Qualifying as a state or national party committee

The Commission determines whether a committee meets the criteria for state or national party committee status through the advisory opinion process. 

For state committee status, the Commission has generally looked to see whether the committee engages in activities that are commensurate with the day-to-day operations of a party at the state level and whether the committee has gained ballot access for its federal candidates.

For national committee status, the criteria include all of the following:

  • Nominating qualified candidates for President and various Congressional offices in numerous states
  • Engaging in certain activities — such as voter registration and get-out-the-vote drives — on an ongoing basis
  • Publicizing the party's supporters and primary issues throughout the nation
  • Holding a national convention
  • Setting up a national office
  • Establishing state affiliates

Party coordinated communications

When a party committee pays for a communication that is coordinated with a candidate, the communication is either an in-kind contribution or a coordinated party expenditure. 

Conversely, when a non-party committee pays for a communication that is coordinated with a political party committee, the communication is an in-kind contribution to the party committee.

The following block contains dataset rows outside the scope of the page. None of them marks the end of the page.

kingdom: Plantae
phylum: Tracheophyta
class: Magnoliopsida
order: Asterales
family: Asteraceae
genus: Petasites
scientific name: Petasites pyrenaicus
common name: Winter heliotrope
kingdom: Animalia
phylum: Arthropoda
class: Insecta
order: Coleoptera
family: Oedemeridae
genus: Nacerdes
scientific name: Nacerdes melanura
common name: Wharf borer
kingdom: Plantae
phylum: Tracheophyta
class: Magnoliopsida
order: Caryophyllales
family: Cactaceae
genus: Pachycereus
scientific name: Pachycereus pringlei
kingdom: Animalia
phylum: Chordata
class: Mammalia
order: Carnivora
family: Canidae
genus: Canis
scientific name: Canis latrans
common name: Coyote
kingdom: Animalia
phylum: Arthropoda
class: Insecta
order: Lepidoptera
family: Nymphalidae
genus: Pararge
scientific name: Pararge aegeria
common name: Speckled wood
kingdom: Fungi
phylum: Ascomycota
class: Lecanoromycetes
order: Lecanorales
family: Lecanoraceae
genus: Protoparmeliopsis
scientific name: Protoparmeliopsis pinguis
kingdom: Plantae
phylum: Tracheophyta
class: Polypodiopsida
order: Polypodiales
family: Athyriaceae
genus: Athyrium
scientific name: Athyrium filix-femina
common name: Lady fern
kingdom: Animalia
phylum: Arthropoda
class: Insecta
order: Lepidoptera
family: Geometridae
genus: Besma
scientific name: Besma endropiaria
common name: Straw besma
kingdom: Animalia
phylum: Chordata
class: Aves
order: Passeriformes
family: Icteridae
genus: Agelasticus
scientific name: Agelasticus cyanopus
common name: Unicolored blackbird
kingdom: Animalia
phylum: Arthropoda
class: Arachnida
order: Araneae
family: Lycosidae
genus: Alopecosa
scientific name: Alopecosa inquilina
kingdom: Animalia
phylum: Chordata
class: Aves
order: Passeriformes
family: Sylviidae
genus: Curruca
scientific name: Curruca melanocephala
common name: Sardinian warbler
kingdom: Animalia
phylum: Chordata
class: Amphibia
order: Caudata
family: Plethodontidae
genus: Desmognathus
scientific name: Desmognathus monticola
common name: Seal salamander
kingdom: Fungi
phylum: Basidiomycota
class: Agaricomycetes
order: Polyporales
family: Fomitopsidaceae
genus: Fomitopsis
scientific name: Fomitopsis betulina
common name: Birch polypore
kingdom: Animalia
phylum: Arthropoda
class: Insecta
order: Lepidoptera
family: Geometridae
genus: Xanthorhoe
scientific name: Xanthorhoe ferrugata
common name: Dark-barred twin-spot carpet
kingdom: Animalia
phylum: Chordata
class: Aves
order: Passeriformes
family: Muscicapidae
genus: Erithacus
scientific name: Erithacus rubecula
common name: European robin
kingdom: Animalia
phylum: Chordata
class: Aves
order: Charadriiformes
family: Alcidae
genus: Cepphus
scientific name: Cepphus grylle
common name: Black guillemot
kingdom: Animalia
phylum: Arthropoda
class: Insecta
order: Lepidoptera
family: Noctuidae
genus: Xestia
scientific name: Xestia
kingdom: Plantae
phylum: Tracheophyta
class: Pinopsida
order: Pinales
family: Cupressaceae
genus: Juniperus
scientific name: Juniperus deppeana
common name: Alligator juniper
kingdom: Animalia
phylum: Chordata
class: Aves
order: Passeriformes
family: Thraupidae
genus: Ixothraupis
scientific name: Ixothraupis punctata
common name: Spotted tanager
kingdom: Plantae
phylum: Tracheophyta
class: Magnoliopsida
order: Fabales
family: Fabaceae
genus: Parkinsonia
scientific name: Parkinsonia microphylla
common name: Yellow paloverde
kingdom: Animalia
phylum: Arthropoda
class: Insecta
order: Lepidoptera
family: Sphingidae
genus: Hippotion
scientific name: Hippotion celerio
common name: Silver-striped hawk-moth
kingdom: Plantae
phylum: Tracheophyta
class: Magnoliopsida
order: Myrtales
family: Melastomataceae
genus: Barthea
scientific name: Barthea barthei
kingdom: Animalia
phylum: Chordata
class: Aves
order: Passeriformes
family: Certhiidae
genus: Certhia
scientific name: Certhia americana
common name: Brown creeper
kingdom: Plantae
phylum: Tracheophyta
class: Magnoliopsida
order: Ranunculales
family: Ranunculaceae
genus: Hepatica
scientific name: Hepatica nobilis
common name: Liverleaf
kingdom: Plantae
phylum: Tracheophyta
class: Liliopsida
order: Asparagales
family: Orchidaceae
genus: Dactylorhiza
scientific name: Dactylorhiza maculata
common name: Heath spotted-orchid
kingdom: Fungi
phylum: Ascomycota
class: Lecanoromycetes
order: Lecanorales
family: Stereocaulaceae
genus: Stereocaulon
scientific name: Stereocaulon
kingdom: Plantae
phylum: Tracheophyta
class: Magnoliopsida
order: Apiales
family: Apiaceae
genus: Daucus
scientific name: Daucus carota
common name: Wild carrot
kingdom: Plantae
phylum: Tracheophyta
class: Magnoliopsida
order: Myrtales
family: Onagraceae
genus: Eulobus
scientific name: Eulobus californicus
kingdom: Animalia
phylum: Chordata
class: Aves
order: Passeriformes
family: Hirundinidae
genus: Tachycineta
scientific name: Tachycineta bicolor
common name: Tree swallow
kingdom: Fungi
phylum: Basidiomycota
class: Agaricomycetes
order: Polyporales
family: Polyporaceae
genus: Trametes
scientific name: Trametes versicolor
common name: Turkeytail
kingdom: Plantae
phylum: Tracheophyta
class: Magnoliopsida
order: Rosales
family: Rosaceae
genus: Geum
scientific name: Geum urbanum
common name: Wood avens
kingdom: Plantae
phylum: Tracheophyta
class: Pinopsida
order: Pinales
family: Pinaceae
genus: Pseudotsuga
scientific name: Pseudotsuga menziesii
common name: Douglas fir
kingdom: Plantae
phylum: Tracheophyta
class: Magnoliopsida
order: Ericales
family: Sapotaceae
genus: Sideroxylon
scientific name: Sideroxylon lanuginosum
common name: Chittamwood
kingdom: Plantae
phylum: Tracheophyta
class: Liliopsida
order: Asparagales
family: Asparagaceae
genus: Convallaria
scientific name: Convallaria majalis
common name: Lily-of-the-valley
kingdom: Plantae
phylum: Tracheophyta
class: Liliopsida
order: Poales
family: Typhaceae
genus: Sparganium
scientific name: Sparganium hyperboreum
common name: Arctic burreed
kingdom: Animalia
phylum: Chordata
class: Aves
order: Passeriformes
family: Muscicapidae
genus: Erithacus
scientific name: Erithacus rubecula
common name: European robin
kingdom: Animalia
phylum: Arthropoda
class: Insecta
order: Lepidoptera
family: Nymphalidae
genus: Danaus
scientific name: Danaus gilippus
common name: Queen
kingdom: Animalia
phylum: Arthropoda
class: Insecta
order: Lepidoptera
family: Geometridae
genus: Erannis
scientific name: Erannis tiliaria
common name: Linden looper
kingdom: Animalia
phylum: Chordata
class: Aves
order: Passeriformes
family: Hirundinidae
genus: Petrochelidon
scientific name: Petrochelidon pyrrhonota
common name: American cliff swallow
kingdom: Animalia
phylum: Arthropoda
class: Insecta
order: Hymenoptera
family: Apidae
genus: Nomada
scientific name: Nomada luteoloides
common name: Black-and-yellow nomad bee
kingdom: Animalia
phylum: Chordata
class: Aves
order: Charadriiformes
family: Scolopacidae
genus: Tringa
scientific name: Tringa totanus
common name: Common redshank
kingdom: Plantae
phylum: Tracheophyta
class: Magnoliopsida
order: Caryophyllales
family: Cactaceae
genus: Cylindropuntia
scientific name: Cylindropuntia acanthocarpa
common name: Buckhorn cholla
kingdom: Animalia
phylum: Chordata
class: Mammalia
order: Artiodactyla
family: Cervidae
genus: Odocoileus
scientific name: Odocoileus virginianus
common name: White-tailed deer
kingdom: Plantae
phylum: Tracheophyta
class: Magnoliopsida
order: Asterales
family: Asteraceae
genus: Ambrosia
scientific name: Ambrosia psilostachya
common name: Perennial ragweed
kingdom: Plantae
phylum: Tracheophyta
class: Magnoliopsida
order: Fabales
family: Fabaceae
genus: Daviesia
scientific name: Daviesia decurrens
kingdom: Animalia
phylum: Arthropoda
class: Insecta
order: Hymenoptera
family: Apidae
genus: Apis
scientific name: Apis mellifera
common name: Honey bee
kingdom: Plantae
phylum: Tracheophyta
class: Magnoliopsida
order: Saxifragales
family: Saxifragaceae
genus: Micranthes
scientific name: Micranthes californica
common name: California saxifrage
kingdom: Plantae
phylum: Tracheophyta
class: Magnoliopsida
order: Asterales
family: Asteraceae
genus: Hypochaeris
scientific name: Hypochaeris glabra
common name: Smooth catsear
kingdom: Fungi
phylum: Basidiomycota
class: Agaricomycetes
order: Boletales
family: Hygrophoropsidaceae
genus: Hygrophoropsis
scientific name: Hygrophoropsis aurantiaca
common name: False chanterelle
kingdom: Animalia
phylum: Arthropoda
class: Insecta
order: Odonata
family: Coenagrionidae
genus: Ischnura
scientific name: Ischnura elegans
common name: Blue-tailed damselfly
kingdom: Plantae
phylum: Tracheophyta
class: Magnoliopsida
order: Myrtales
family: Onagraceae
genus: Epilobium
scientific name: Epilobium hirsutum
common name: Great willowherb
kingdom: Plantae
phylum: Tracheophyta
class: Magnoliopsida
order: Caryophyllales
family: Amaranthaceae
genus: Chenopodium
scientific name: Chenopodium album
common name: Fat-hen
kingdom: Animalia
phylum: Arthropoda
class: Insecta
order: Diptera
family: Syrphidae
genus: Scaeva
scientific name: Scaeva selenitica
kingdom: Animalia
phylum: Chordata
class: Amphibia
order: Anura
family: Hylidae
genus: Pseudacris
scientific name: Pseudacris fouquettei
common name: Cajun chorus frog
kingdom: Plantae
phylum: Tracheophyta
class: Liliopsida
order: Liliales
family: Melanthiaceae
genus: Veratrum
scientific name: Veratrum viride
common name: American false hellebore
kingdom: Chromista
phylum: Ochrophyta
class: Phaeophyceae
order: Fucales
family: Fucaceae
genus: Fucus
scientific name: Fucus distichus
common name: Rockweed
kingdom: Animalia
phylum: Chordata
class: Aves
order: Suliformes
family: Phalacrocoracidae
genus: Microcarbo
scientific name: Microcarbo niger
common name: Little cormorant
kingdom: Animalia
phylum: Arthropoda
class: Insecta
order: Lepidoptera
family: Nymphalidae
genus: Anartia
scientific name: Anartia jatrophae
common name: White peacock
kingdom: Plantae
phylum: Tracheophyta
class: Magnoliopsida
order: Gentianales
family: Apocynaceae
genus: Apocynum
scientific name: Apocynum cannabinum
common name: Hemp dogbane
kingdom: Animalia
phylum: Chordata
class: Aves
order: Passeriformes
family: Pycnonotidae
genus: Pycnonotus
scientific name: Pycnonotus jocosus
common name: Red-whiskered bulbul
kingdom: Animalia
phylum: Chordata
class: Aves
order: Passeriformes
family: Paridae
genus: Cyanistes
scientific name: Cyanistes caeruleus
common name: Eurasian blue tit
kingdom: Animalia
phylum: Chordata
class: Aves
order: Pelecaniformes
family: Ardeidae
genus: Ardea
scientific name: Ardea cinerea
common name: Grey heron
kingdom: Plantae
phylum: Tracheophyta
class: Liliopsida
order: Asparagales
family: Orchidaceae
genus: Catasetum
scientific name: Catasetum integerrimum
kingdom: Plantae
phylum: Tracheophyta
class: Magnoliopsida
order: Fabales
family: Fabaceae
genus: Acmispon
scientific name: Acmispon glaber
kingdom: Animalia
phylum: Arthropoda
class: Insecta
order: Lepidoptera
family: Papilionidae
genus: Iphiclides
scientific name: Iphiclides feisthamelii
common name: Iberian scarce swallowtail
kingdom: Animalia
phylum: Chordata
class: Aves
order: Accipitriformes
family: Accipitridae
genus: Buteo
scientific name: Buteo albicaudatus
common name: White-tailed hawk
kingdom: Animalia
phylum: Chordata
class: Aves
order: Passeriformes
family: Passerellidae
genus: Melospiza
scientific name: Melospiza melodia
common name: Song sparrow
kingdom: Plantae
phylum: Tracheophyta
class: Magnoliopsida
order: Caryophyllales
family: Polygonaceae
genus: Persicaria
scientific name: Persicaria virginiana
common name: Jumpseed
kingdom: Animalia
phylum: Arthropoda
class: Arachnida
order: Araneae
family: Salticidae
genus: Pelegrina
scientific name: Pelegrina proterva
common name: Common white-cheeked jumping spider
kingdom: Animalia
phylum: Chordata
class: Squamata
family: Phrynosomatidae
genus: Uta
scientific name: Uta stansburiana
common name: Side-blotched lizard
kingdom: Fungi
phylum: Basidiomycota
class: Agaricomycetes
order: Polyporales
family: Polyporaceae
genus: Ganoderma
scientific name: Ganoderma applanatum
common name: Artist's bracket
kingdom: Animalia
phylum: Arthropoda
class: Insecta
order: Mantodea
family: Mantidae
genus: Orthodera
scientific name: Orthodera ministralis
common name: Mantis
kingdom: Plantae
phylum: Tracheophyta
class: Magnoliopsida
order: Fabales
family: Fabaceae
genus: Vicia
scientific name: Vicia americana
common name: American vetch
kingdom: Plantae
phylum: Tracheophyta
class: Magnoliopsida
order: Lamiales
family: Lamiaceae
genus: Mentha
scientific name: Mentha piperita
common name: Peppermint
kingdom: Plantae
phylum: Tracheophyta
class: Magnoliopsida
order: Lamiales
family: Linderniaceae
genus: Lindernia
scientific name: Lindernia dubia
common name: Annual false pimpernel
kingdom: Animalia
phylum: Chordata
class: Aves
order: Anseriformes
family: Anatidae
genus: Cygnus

Coordinated party expenditures and limits

A national party committee and its state party committees may make special expenditures in connection with the general election campaigns of federal candidates. These coordinated party expenditures do not count against the contribution limits but are subject to a different set of limits. Additionally, any coordinated party expenditures must be made with federally permissible funds only. Each year, the Commission publishes the coordinated party expenditure limits on its website.